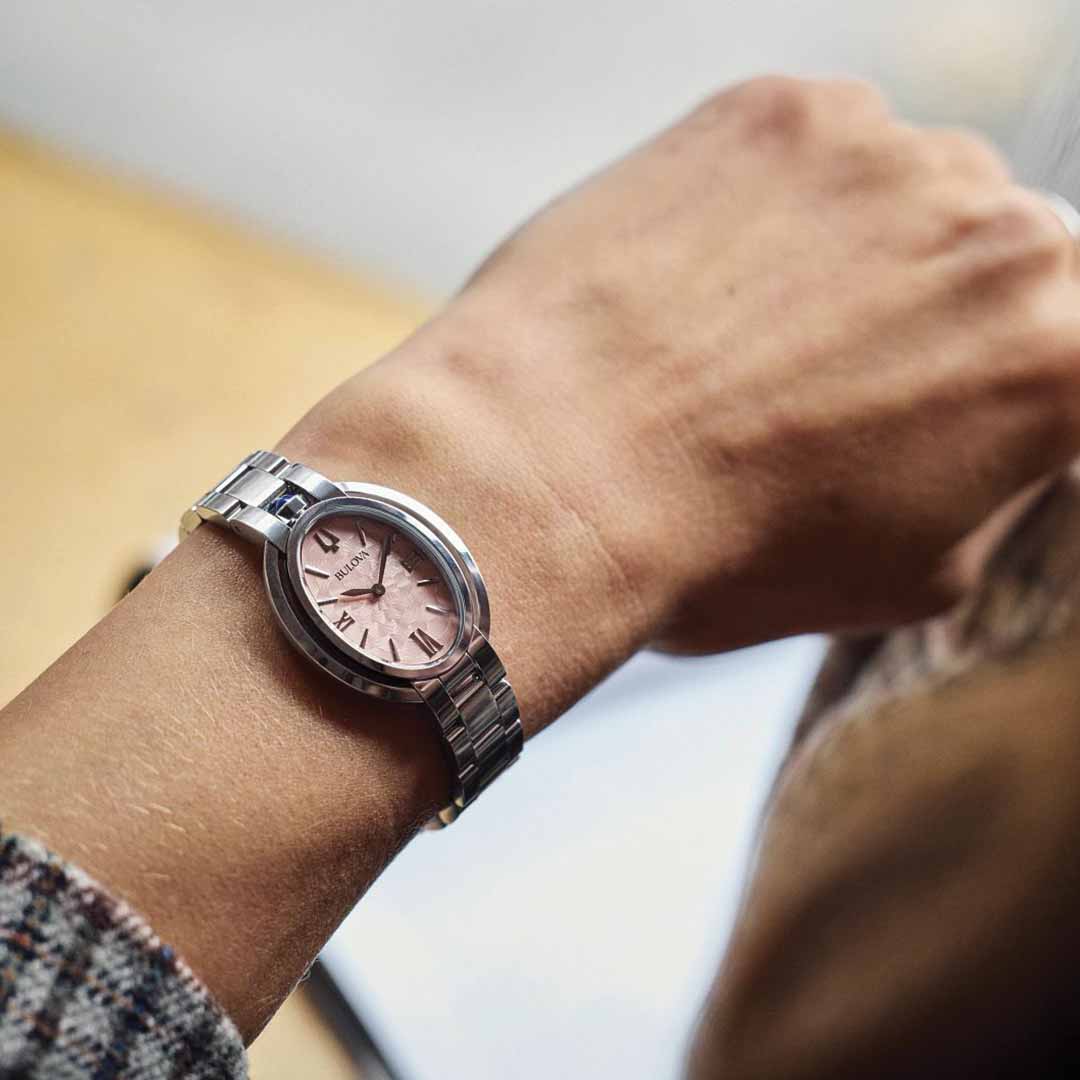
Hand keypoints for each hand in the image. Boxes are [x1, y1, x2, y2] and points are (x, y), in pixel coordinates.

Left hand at [288, 76, 1079, 659]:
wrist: (559, 473)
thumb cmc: (729, 553)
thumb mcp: (913, 574)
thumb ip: (992, 475)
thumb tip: (991, 428)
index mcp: (1070, 356)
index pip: (1065, 344)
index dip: (988, 383)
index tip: (927, 399)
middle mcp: (1009, 228)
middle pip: (990, 257)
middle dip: (924, 313)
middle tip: (818, 376)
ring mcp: (890, 151)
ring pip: (897, 196)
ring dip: (845, 252)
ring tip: (735, 337)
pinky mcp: (778, 109)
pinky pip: (803, 155)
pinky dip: (763, 208)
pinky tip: (694, 282)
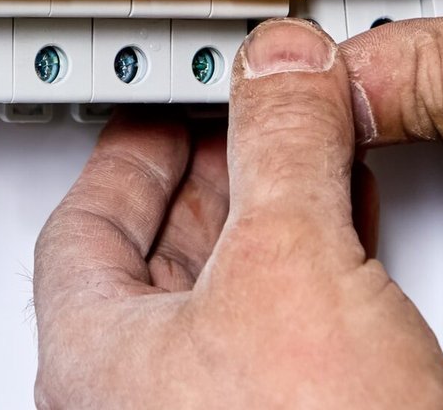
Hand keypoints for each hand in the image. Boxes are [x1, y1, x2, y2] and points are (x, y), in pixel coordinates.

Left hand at [32, 20, 442, 409]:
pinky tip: (361, 238)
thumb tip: (279, 75)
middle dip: (216, 178)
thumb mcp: (293, 267)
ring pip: (232, 303)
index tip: (164, 101)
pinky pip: (290, 338)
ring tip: (315, 158)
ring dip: (279, 221)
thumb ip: (281, 150)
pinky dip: (323, 273)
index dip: (130, 149)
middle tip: (249, 116)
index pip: (81, 227)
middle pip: (158, 263)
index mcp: (94, 366)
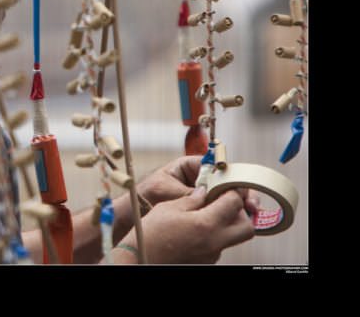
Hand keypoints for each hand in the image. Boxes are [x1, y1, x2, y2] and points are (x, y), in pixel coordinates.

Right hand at [118, 185, 254, 263]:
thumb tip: (204, 192)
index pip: (234, 203)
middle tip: (226, 203)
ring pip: (233, 238)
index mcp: (205, 224)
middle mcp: (213, 242)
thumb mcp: (168, 208)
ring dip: (227, 224)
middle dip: (241, 212)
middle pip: (246, 227)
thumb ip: (191, 199)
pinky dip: (214, 235)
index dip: (232, 191)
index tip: (226, 186)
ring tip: (208, 215)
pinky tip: (197, 229)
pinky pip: (219, 246)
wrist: (140, 259)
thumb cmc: (150, 234)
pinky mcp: (206, 262)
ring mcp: (211, 255)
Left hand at [138, 155, 262, 215]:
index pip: (218, 167)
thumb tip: (209, 198)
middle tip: (252, 205)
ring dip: (241, 205)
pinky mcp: (205, 208)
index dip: (233, 177)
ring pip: (228, 197)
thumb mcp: (166, 190)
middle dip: (243, 192)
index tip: (241, 189)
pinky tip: (242, 223)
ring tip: (251, 215)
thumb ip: (188, 193)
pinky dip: (233, 215)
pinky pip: (222, 210)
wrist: (137, 211)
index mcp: (191, 166)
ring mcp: (204, 194)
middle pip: (229, 182)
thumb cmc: (147, 194)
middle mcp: (201, 178)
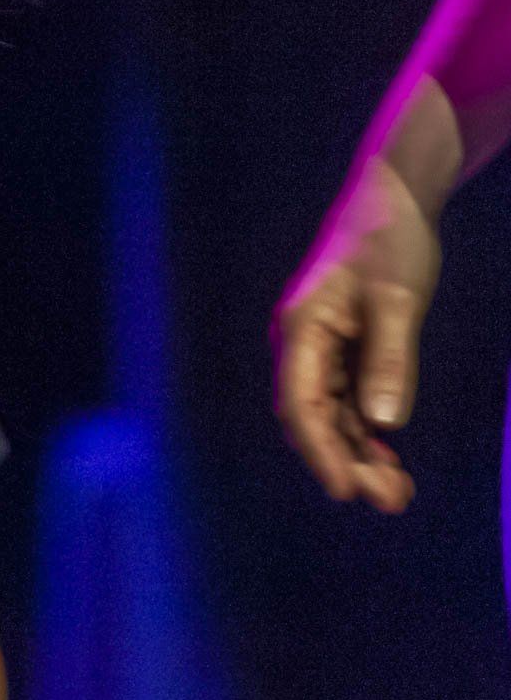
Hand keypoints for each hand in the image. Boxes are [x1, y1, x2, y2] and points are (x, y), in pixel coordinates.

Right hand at [274, 157, 435, 511]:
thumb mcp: (399, 300)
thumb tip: (386, 423)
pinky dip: (366, 432)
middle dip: (345, 462)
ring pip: (330, 416)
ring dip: (358, 454)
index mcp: (301, 328)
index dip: (320, 451)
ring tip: (398, 492)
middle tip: (391, 500)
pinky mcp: (342, 349)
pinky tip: (390, 459)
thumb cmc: (390, 241)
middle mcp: (301, 344)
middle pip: (312, 418)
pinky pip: (347, 402)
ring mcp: (319, 348)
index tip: (345, 491)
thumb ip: (389, 360)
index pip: (300, 404)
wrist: (392, 199)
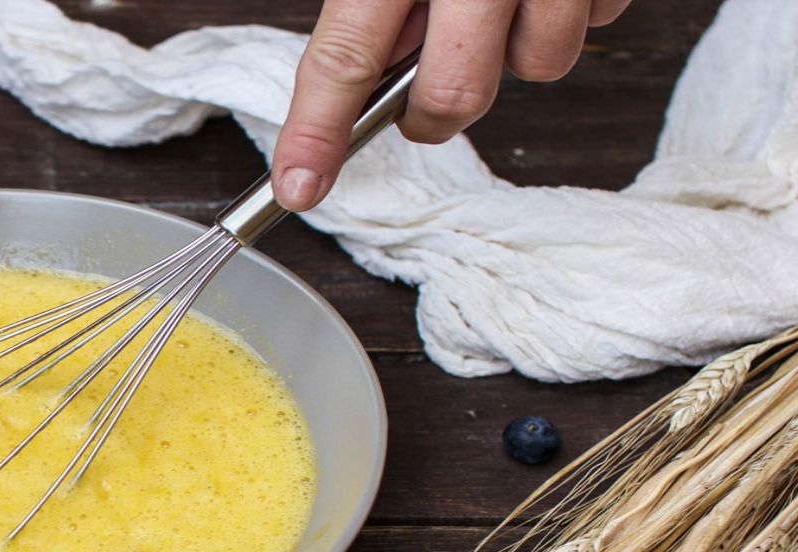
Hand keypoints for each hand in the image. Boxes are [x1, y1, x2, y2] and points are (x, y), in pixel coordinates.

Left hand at [272, 0, 634, 211]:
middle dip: (436, 109)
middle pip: (456, 92)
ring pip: (543, 63)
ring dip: (520, 47)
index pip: (345, 53)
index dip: (317, 130)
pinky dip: (575, 4)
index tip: (298, 185)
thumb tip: (369, 61)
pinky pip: (601, 16)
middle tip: (422, 90)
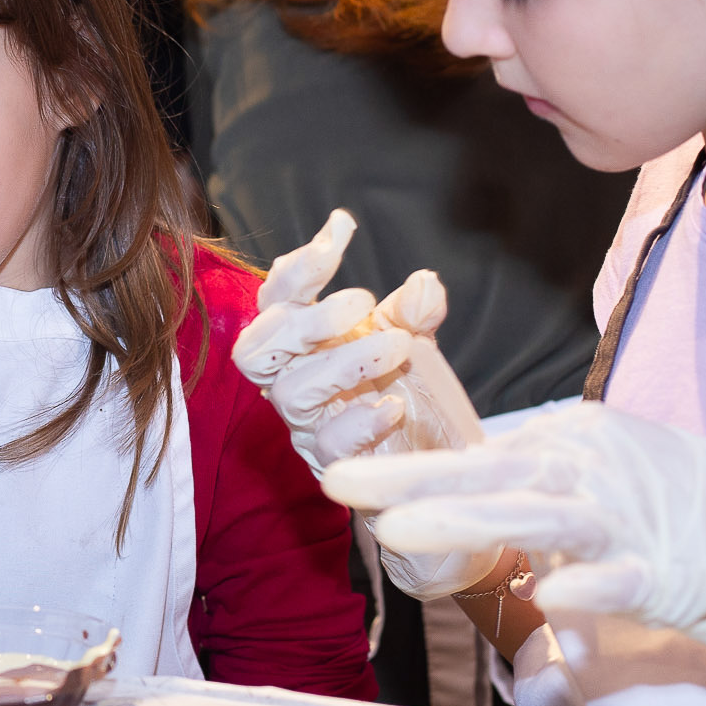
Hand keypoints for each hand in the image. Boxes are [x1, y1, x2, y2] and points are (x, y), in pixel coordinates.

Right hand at [233, 211, 486, 595]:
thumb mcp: (417, 343)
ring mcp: (311, 428)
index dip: (300, 265)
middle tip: (361, 300)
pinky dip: (359, 421)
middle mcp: (297, 383)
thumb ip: (414, 312)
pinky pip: (327, 446)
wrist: (448, 476)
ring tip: (398, 348)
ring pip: (291, 393)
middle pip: (257, 349)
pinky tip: (395, 406)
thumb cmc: (417, 401)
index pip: (278, 299)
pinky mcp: (336, 468)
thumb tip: (422, 283)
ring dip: (342, 362)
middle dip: (301, 320)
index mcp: (306, 344)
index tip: (341, 228)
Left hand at [320, 402, 705, 705]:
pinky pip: (620, 580)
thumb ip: (522, 479)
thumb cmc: (662, 510)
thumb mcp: (588, 472)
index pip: (473, 448)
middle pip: (488, 470)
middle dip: (407, 479)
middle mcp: (591, 468)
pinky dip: (588, 590)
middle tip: (336, 482)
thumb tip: (443, 485)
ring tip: (396, 534)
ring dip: (465, 522)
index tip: (340, 470)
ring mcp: (627, 517)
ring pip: (535, 518)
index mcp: (569, 441)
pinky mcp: (665, 570)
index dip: (406, 462)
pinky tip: (550, 602)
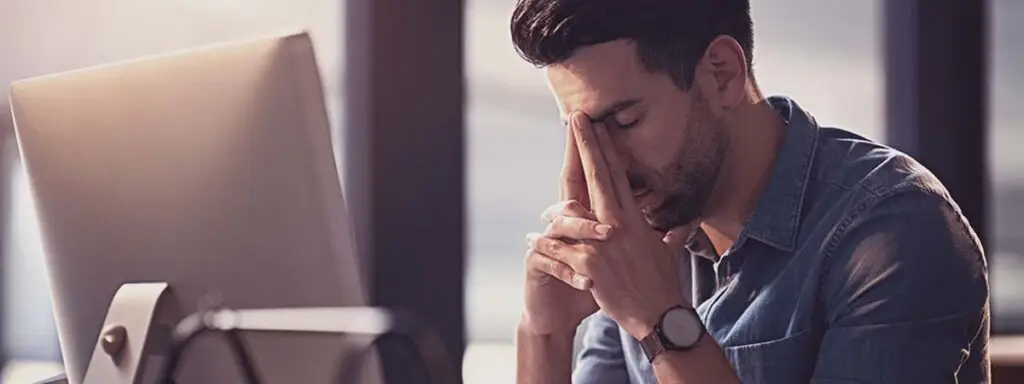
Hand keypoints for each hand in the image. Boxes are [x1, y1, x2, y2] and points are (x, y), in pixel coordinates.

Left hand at [529, 114, 695, 339]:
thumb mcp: (670, 252)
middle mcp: (619, 223)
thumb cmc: (663, 285)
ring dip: (555, 211)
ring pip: (571, 211)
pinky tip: (533, 241)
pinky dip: (546, 244)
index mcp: (634, 217)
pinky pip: (560, 246)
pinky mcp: (589, 262)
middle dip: (586, 145)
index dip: (606, 148)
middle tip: (576, 118)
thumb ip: (674, 232)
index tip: (598, 125)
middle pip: (599, 175)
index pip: (617, 174)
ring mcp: (603, 241)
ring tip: (544, 213)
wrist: (658, 315)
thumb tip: (689, 221)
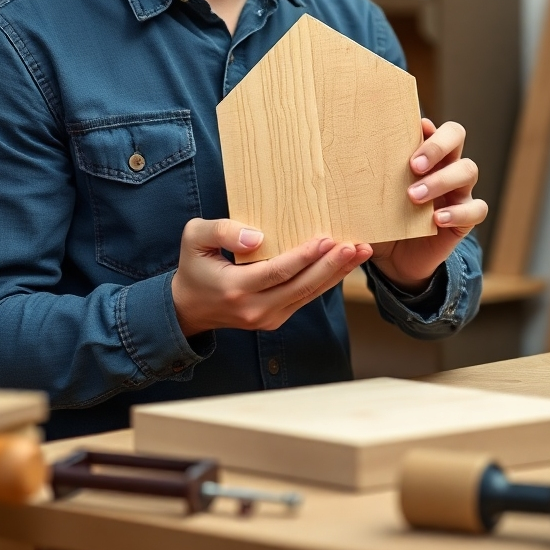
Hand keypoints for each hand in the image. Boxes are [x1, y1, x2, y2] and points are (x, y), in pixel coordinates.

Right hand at [170, 218, 371, 337]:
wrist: (189, 308)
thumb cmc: (194, 266)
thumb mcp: (194, 238)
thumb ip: (222, 231)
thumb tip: (258, 237)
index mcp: (235, 289)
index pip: (276, 273)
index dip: (303, 257)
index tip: (326, 239)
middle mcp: (255, 310)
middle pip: (301, 287)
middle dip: (331, 266)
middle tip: (355, 246)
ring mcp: (267, 318)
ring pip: (309, 295)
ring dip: (337, 274)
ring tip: (360, 253)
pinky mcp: (276, 319)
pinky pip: (306, 298)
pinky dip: (326, 281)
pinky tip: (343, 264)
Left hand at [369, 119, 486, 293]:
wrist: (394, 261)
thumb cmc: (380, 220)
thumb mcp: (367, 198)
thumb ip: (360, 179)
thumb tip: (325, 162)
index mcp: (421, 153)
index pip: (431, 124)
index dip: (427, 124)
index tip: (414, 127)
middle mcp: (444, 165)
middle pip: (456, 135)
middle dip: (437, 145)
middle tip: (414, 164)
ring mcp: (458, 190)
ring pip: (468, 170)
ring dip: (441, 180)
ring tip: (414, 196)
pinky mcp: (465, 218)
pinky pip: (476, 209)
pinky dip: (459, 212)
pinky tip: (437, 219)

* * *

◆ **Assigned task**
Your task is to reproduce every record exactly while omitting the pictures.

◆ **Answer**
Hand keypoints for each hand in the image. Boxes are [x1, y1, x2, y2] and points are (x, y), in pixel coordinates.

Left hand at [288, 76, 1079, 659]:
wrist: (559, 473)
thumb cmc: (729, 553)
thumb mcp: (913, 574)
thumb ip: (992, 475)
thumb tip: (991, 428)
index mcp: (1070, 356)
index pip: (1065, 344)
index dip: (988, 383)
index tip: (927, 399)
middle mcp: (1009, 228)
middle pip: (990, 257)
middle dip: (924, 313)
middle tip: (818, 376)
ring mcp: (890, 151)
ring pip: (897, 196)
ring dip: (845, 252)
ring tip: (735, 337)
pinky mcp: (778, 109)
pinky pip: (803, 155)
pinky dip: (763, 208)
pinky tip: (694, 282)
Hand keypoints for each hand in the image. Boxes are [x1, y1, x2, y2] and points are (x, y), in pixel coordinates.

Left hand at [32, 20, 442, 409]:
pinky tip: (361, 238)
thumb tip: (279, 75)
middle dip: (216, 178)
thumb mcp: (293, 267)
ring pip: (232, 303)
index tip: (164, 101)
pinky pip: (290, 338)
ring tip: (315, 158)
ring dip: (279, 221)
thumb ip: (281, 150)
pinky dip: (323, 273)
index dip: (130, 149)
middle tip: (249, 116)
index pip: (81, 227)
middle pip: (158, 263)
index mcp: (94, 366)
Hand keypoints for each hand in the image. Boxes are [x1, y1, x2, y2] and points are (x, y), in pixel coordinates.

Right hand at [118, 185, 254, 263]:
thumb tip: (204, 192)
index pip: (234, 203)
middle tip: (226, 203)
ring pip: (233, 238)
index mcp: (205, 224)
middle mcp: (213, 242)
thumb mcp: (168, 208)
ring dip: (227, 224)
middle dip: (241, 212)
middle pip: (246, 227)
thumb ip: (191, 199)
pinky dip: (214, 235)
index dip: (232, 191)
index tip: (226, 186)
ring tip: (208, 215)
pinky tip: (197, 229)
pinky pip: (219, 246)
wrist: (140, 259)
thumb cmc: (150, 234)
pinky mcp: (206, 262)
ring mcp: (211, 255)
Left hand at [138, 155, 262, 215]:
index pip: (218, 167)
thumb tip: (209, 198)
middle tip: (252, 205)
ring dip: (241, 205)
pinky mcp: (205, 208)
index dip: (233, 177)
ring pip: (228, 197)
thumb mcp: (166, 190)
middle dip: (243, 192)
index tip: (241, 189)
pinky tip: (242, 223)
ring tip: (251, 215)
thumb ip: (188, 193)
pinky dip: (233, 215)
pinky pip: (222, 210)
wrist: (137, 211)
index mcp: (191, 166)
ring mcp: (204, 194)
middle pip: (229, 182)
thumb cmc: (147, 194)
middle mcp: (201, 178)
Hand keypoints for each hand in the image. Boxes are [x1, y1, x2, y2] and points are (x, y), in pixel coordinates.

Right hand at [274, 157, 435, 511]:
thumb mcp: (399, 300)
thumb tip: (386, 423)
pinky dip: (366, 432)
middle dip: (345, 462)
ring pip: (330, 416)
ring dip: (358, 454)
index mcp: (301, 328)
index dip: (320, 451)
ring tip: (398, 492)
middle tip: (391, 500)
pinky mcp: (342, 349)
pinky tip: (390, 459)
thumb cmc: (390, 241)
middle mcp: (301, 344)
middle pip: (312, 418)
pinky pip: (347, 402)
ring mcp: (319, 348)
index tip: (345, 491)
thumb ip: (389, 360)
index pip: (300, 404)
wrist: (392, 199)
Hand keypoints for each hand in the image. Boxes are [x1, y1, x2, y2] and points are (x, y), in pixel coordinates.

Left hand at [272, 0, 634, 211]:
middle dip: (436, 109)
middle pip: (456, 92)
ring pip: (543, 63)
ring dip: (520, 47)
index pip: (345, 53)
index dip: (317, 130)
pinky dip: (575, 4)
index tip: (298, 185)
thumb tip: (369, 61)
pinky pip: (601, 16)
middle tip: (422, 90)
Hand keypoints for each hand in the image. Boxes are [x1, y1, x2, y2] and points are (x, y), in pixel coordinates.

Right hand at [233, 211, 486, 595]:
thumb mcp: (417, 343)
ring mcp: (311, 428)
index dip: (300, 265)
middle tip: (361, 300)
pinky dip: (359, 421)
middle mcp: (297, 383)
thumb ip: (414, 312)
pinky pip: (327, 446)
wrist: (448, 476)
ring tip: (398, 348)
ring pip: (291, 393)
middle pip: (257, 349)
pinky tip: (395, 406)
thumb cmc: (417, 401)
index pip: (278, 299)
pinky mcp: (336, 468)
thumb tip: (422, 283)
ring dip: (342, 362)
middle dip: (301, 320)
index mcp: (306, 344)
index tip: (341, 228)
Left hand at [320, 402, 705, 705]:
pinky pip: (620, 580)
thumb ip: (522, 479)
thumb cmc: (662, 510)
thumb mcp: (588, 472)
index pip: (473, 448)
middle pip: (488, 470)
middle dip: (407, 479)
middle mcp: (591, 468)
pinky dip: (588, 590)
middle tip: (336, 482)
thumb tip: (443, 485)
ring tip: (396, 534)
ring dip: (465, 522)
index tip: (340, 470)
ring mcp: (627, 517)
ring pip: (535, 518)
index mcp: (569, 441)
pinky mcp: (665, 570)
index dip: (406, 462)
pinky tip: (550, 602)
Hand keypoints for each hand in the image. Boxes are [x1, y1, x2, y2] and points are (x, y), in pixel coordinates.

Left hand at [529, 114, 695, 339]:
thumb mcp: (670, 252)
middle mcp: (619, 223)
thumb cmc: (663, 285)
ring dip: (555, 211)
ring pip: (571, 211)
pinky tip: (533, 241)
pinky dip: (546, 244)
index mcp: (634, 217)
pinky pip: (560, 246)
pinky mcp: (589, 262)
middle dip: (586, 145)
index dip: (606, 148)
middle tip: (576, 118)
thumb ip: (674, 232)
index tip: (598, 125)
middle pip: (599, 175)
index pip: (617, 174)
ring mcp: (603, 241)
ring tip: (544, 213)
wrist: (658, 315)
thumb tip: (689, 221)
Hand keypoints for each hand in the image. Boxes are [x1, y1, x2, y2] and points are (x, y), in pixel coordinates.

Right hand at [170, 218, 371, 337]:
wrist: (189, 308)
thumb cmc: (194, 266)
thumb mcp: (194, 238)
thumb ip: (222, 231)
thumb tip: (258, 237)
index mcp: (235, 289)
index pip: (276, 273)
index dip: (303, 257)
index tip: (326, 239)
middle mcp: (255, 310)
middle pip: (301, 287)
middle dip: (331, 266)
middle tip: (355, 246)
ring mcp: (267, 318)
ring pip: (309, 295)
ring dip: (337, 274)
ring tip: (360, 253)
pinky mcp: (276, 319)
pinky pip: (306, 298)
pinky dip: (326, 281)
pinky tip: (343, 264)
Left hand at [369, 119, 486, 293]:
wrist: (394, 261)
thumb cmc: (380, 220)
thumb mcp: (367, 198)
thumb ip: (360, 179)
thumb tip: (325, 162)
index mcp: (421, 153)
index pip: (431, 124)
index dip: (427, 124)
index tip: (414, 127)
middle mcp: (444, 165)
middle pip: (456, 135)
middle dip: (437, 145)
middle tip: (414, 164)
ring mcp: (458, 190)
ring pip: (468, 170)
ring dip: (441, 180)
ring tip: (414, 196)
pinky mcp: (465, 218)
pinky pip: (476, 209)
pinky dip: (459, 212)
pinky tip: (437, 219)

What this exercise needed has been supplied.